Source data

····················

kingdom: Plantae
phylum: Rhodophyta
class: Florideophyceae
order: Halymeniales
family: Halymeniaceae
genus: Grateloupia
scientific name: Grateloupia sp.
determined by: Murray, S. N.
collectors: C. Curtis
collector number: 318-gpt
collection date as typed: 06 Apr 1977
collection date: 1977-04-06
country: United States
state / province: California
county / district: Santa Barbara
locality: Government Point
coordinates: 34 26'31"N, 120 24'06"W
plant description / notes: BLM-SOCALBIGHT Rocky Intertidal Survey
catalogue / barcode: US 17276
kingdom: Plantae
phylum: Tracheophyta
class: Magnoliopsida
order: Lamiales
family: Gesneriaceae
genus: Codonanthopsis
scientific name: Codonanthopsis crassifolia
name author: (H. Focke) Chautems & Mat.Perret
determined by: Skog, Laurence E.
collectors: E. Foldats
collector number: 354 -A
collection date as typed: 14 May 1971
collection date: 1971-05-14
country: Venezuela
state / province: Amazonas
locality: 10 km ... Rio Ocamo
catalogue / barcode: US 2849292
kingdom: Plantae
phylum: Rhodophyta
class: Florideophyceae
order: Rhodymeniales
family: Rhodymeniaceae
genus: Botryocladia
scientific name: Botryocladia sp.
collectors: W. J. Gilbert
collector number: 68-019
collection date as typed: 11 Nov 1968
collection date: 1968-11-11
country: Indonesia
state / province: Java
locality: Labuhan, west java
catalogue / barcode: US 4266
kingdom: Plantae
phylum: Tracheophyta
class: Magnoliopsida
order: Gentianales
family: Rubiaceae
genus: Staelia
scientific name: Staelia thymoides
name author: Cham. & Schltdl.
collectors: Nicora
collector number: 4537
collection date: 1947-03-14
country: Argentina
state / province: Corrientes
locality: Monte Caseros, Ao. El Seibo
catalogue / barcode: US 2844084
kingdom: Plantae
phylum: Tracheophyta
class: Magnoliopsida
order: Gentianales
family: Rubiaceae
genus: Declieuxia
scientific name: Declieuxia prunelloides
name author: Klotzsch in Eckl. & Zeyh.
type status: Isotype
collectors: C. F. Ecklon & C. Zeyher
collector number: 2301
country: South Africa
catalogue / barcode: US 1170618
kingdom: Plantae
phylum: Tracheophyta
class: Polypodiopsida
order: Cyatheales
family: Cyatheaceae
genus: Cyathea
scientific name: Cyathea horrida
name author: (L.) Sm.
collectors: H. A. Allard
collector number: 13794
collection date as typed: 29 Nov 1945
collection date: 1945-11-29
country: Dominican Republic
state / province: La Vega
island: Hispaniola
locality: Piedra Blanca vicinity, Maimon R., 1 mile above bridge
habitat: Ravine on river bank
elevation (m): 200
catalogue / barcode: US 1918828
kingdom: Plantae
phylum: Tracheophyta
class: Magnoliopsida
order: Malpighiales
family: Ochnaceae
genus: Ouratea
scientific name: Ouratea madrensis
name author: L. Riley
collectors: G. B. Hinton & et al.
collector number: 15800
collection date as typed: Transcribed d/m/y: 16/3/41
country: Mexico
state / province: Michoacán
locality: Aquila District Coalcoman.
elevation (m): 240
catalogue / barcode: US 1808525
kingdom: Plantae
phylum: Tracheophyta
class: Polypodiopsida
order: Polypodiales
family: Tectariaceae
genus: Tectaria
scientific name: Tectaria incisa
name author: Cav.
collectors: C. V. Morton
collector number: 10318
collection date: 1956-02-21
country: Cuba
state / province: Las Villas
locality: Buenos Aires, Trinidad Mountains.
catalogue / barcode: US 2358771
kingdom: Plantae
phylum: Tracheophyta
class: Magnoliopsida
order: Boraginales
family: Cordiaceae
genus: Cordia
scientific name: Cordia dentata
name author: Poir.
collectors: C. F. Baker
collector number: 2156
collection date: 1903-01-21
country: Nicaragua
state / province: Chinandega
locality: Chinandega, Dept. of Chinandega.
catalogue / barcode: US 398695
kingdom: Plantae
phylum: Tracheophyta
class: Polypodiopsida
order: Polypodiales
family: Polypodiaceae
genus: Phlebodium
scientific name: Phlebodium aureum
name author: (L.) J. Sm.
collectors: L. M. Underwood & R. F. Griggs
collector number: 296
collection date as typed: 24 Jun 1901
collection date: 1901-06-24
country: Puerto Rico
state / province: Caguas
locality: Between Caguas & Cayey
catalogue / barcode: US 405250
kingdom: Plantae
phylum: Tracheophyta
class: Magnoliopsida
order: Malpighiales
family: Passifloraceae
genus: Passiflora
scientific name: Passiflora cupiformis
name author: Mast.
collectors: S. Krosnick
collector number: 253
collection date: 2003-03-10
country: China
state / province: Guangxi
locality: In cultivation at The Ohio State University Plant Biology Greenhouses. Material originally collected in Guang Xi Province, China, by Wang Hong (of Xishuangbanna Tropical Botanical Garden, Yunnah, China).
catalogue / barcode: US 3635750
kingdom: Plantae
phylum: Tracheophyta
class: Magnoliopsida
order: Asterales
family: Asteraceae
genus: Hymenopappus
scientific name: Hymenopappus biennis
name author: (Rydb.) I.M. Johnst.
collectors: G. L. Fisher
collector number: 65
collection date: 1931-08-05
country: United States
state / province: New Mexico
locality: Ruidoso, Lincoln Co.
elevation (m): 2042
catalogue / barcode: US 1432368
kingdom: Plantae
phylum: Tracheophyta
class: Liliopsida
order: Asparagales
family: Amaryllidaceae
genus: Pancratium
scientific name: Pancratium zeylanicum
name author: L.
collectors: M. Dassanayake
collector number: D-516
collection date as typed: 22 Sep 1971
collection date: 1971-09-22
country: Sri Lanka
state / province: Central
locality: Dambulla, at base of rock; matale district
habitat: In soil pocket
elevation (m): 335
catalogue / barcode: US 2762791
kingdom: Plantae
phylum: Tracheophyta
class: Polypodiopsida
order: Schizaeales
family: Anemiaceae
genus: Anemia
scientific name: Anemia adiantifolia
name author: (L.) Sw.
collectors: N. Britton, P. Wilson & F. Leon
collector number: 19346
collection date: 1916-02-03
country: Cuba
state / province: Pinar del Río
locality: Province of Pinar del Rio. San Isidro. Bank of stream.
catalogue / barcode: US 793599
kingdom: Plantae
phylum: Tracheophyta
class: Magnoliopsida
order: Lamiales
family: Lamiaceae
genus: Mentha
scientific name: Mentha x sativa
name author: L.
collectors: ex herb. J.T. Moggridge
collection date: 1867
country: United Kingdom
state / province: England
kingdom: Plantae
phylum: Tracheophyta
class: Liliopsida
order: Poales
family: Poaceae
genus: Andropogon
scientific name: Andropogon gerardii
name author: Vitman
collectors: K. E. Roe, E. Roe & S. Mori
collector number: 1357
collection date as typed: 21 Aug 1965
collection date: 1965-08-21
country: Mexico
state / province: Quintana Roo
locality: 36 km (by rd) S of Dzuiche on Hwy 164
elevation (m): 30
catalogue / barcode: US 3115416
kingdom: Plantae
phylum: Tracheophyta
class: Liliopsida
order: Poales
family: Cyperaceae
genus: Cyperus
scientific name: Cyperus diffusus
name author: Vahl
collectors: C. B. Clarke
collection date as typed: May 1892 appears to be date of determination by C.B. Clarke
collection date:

····················

→ PROBLEM
Copy out every line of the records above, keeping each one word for word.

→ SOLUTION TO THE PROBLEM
kingdom: Plantae
phylum: Rhodophyta
class: Florideophyceae
order: Halymeniales
family: Halymeniaceae
genus: Grateloupia
scientific name: Grateloupia sp.
determined by: Murray, S. N.
collectors: C. Curtis
collector number: 318-gpt
collection date as typed: 06 Apr 1977
collection date: 1977-04-06
country: United States
state / province: California
county / district: Santa Barbara
locality: Government Point
coordinates: 34 26'31"N, 120 24'06"W
plant description / notes: BLM-SOCALBIGHT Rocky Intertidal Survey
catalogue / barcode: US 17276
kingdom: Plantae
phylum: Tracheophyta
class: Magnoliopsida
order: Lamiales
family: Gesneriaceae
genus: Codonanthopsis
scientific name: Codonanthopsis crassifolia
name author: (H. Focke) Chautems & Mat.Perret
determined by: Skog, Laurence E.
collectors: E. Foldats
collector number: 354 -A
collection date as typed: 14 May 1971
collection date: 1971-05-14
country: Venezuela
state / province: Amazonas
locality: 10 km ... Rio Ocamo
catalogue / barcode: US 2849292
kingdom: Plantae
phylum: Rhodophyta
class: Florideophyceae
order: Rhodymeniales
family: Rhodymeniaceae
genus: Botryocladia
scientific name: Botryocladia sp.
collectors: W. J. Gilbert
collector number: 68-019
collection date as typed: 11 Nov 1968
collection date: 1968-11-11
country: Indonesia
state / province: Java
locality: Labuhan, west java
catalogue / barcode: US 4266
kingdom: Plantae
phylum: Tracheophyta
class: Magnoliopsida
order: Gentianales
family: Rubiaceae
genus: Staelia
scientific name: Staelia thymoides
name author: Cham. & Schltdl.
collectors: Nicora
collector number: 4537
collection date: 1947-03-14
country: Argentina
state / province: Corrientes
locality: Monte Caseros, Ao. El Seibo
catalogue / barcode: US 2844084
kingdom: Plantae
phylum: Tracheophyta
class: Magnoliopsida
order: Gentianales
family: Rubiaceae
genus: Declieuxia
scientific name: Declieuxia prunelloides
name author: Klotzsch in Eckl. & Zeyh.
type status: Isotype
collectors: C. F. Ecklon & C. Zeyher
collector number: 2301
country: South Africa
catalogue / barcode: US 1170618
kingdom: Plantae
phylum: Tracheophyta
class: Polypodiopsida
order: Cyatheales
family: Cyatheaceae
genus: Cyathea
scientific name: Cyathea horrida
name author: (L.) Sm.
collectors: H. A. Allard
collector number: 13794
collection date as typed: 29 Nov 1945
collection date: 1945-11-29
country: Dominican Republic
state / province: La Vega
island: Hispaniola
locality: Piedra Blanca vicinity, Maimon R., 1 mile above bridge
habitat: Ravine on river bank
elevation (m): 200
catalogue / barcode: US 1918828
kingdom: Plantae
phylum: Tracheophyta
class: Magnoliopsida
order: Malpighiales
family: Ochnaceae
genus: Ouratea
scientific name: Ouratea madrensis
name author: L. Riley
collectors: G. B. Hinton & et al.
collector number: 15800
collection date as typed: Transcribed d/m/y: 16/3/41
country: Mexico
state / province: Michoacán
locality: Aquila District Coalcoman.
elevation (m): 240
catalogue / barcode: US 1808525
kingdom: Plantae
phylum: Tracheophyta
class: Polypodiopsida
order: Polypodiales
family: Tectariaceae
genus: Tectaria
scientific name: Tectaria incisa
name author: Cav.
collectors: C. V. Morton
collector number: 10318
collection date: 1956-02-21
country: Cuba
state / province: Las Villas
locality: Buenos Aires, Trinidad Mountains.
catalogue / barcode: US 2358771
kingdom: Plantae
phylum: Tracheophyta
class: Magnoliopsida
order: Boraginales
family: Cordiaceae
genus: Cordia
scientific name: Cordia dentata
name author: Poir.
collectors: C. F. Baker
collector number: 2156
collection date: 1903-01-21
country: Nicaragua
state / province: Chinandega
locality: Chinandega, Dept. of Chinandega.
catalogue / barcode: US 398695
kingdom: Plantae
phylum: Tracheophyta
class: Polypodiopsida
order: Polypodiales
family: Polypodiaceae
genus: Phlebodium
scientific name: Phlebodium aureum
name author: (L.) J. Sm.
collectors: L. M. Underwood & R. F. Griggs
collector number: 296
collection date as typed: 24 Jun 1901
collection date: 1901-06-24
country: Puerto Rico
state / province: Caguas
locality: Between Caguas & Cayey
catalogue / barcode: US 405250
kingdom: Plantae
phylum: Tracheophyta
class: Magnoliopsida
order: Malpighiales
family: Passifloraceae
genus: Passiflora
scientific name: Passiflora cupiformis
name author: Mast.
collectors: S. Krosnick
collector number: 253
collection date: 2003-03-10
country: China
state / province: Guangxi
locality: In cultivation at The Ohio State University Plant Biology Greenhouses. Material originally collected in Guang Xi Province, China, by Wang Hong (of Xishuangbanna Tropical Botanical Garden, Yunnah, China).
catalogue / barcode: US 3635750
kingdom: Plantae
phylum: Tracheophyta
class: Magnoliopsida
order: Asterales
family: Asteraceae
genus: Hymenopappus
scientific name: Hymenopappus biennis
name author: (Rydb.) I.M. Johnst.
collectors: G. L. Fisher
collector number: 65
collection date: 1931-08-05
country: United States
state / province: New Mexico
locality: Ruidoso, Lincoln Co.
elevation (m): 2042
catalogue / barcode: US 1432368
kingdom: Plantae
phylum: Tracheophyta
class: Liliopsida
order: Asparagales
family: Amaryllidaceae
genus: Pancratium
scientific name: Pancratium zeylanicum
name author: L.
collectors: M. Dassanayake
collector number: D-516
collection date as typed: 22 Sep 1971
collection date: 1971-09-22
country: Sri Lanka
state / province: Central
locality: Dambulla, at base of rock; matale district
habitat: In soil pocket
elevation (m): 335
catalogue / barcode: US 2762791
kingdom: Plantae
phylum: Tracheophyta
class: Polypodiopsida
order: Schizaeales
family: Anemiaceae
genus: Anemia
scientific name: Anemia adiantifolia
name author: (L.) Sw.
collectors: N. Britton, P. Wilson & F. Leon
collector number: 19346
collection date: 1916-02-03
country: Cuba
state / province: Pinar del Río
locality: Province of Pinar del Rio. San Isidro. Bank of stream.
catalogue / barcode: US 793599
kingdom: Plantae
phylum: Tracheophyta
class: Magnoliopsida
order: Lamiales
family: Lamiaceae
genus: Mentha
scientific name: Mentha x sativa
name author: L.
collectors: ex herb. J.T. Moggridge
collection date: 1867
country: United Kingdom
state / province: England
kingdom: Plantae
phylum: Tracheophyta
class: Liliopsida
order: Poales
family: Poaceae
genus: Andropogon
scientific name: Andropogon gerardii
name author: Vitman
collectors: K. E. Roe, E. Roe & S. Mori
collector number: 1357
collection date as typed: 21 Aug 1965
collection date: 1965-08-21
country: Mexico
state / province: Quintana Roo
locality: 36 km (by rd) S of Dzuiche on Hwy 164
elevation (m): 30
catalogue / barcode: US 3115416
kingdom: Plantae
phylum: Tracheophyta
class: Liliopsida
order: Poales
family: Cyperaceae
genus: Cyperus
scientific name: Cyperus diffusus
name author: Vahl
collectors: C. B. Clarke
collection date as typed: May 1892 appears to be date of determination by C.B. Clarke
collection date:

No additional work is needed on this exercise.